Pedi à médica para não contar, até a biopsia sair, mas que era para contar que foi encontrada uma lesão, até então. Consegui levar minha mãe para casa sem derramar uma lágrima, mas depois que a deixei em casa eu desabei. Chorava como uma criança, pois eu precisava desabafar com as pessoas da família. 

Liguei então para o meu pai, meu irmão e chorava. Não conseguia falar. Na semana seguinte saiu a primeira biópsia. Eu contava dia a dia, não pude ir com ela e uma amiga foi levá-la no médico. Era benigno até então. UFA! Mas ainda precisava ser retirado. 

Foi então que decidi não ficar em nossa cidade e ir para capital. Em menos de uma semana me tornei uma neurótica em câncer colorretal. Lia no trabalho, em casa, na faculdade, eu acordava lendo, dormia lendo e sabia de tudo. Decidi procurar um excelente médico na capital para ela e na semana seguinte a levei.

Coloquei minha mãe num carro, sem nunca ter dirigido para a capital. Fui por ela. Chegando lá, o médico era excelente, muito mesmo (li o currículo dele antes) e ele me provou o porquê era muito bom. Disse para minha mãe que a imagem da lesão não parecia de um tumor benigno, mas que precisaria fazer nova colonoscopia. E assim foi, na semana seguinte estávamos lá de novo para realização de colono, tomografia e ressonância ( na minha cidade eu já havia colocado ela para fazer tudo no dia seguinte da colono: exame de sangue, ressonância, tomografia). 

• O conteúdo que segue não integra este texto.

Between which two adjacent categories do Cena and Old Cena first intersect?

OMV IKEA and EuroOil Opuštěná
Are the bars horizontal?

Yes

Na nova colono foi feita nova biópsia e o médico já fez a tatuagem na lesão para operar minha mãe por vídeo. A nova biópsia deu benigna de novo !UFA 2!! Mas quando saiu a ressonância mais específica, já deu o estadiamento que era T2N1, ou seja, algum linfonodo já estava comprometido. Só eu sabia disso, porque eu muito curiosa, já sabia que no fundo no fundo aquele tumor era maligno. 

Dois meses depois minha mãe já estava fazendo a cirurgia por vídeo, ia fazer colostomia e depois receber o resultado de nova biópsia. A cirurgia foi um sucesso, deu tudo mais que certo e o médico era tão bom que não precisou da colostomia. A recuperação da cirurgia foi excelente, mas tínhamos uma biópsia pela frente. 

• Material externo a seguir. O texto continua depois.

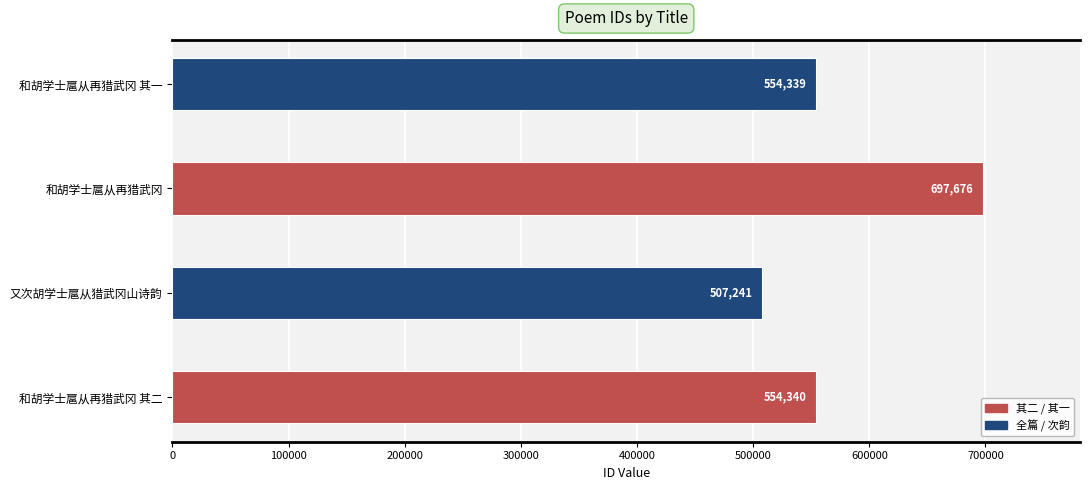

What is the sum of all values?

2313596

Chegou a nova biópsia, isso mesmo, a terceira! E lá estava ele, o terrível adenocarcinoma. Logo fomos encaminhadas ao oncologista, muito bom, também na capital. Minha mãe não precisará de radio e só a quimio de 8 sessões de 21 em 21 dias. 

Hoje eu tô mais tranquila, mesmo sabendo de todos os perigos e riscos que minha mãe corre e a gravidade de um câncer na família. Mas sabem o que deu força à minha mãe? A minha avó de 87 anos que passou nesse tempo por 7 quimios e está lá inteirinha. Nossa família está unida e procurando dar forças à minha mãe. 

Hoje eu tento, da melhor forma, explicar a ela que tem chance de cura, que tem gente que não tem chance e morre de uma hora para outra. Preparei um caderno de mensagens para ela só de pessoas que a amam. 

Um conselho a dar para a família é que temos que dar todo o amor e carinho para essas nossas pessoas queridas e não medir nenhum esforço para procurar bons profissionais. Se Deus quiser minha mãe ficará curada e tudo vai ficar bem.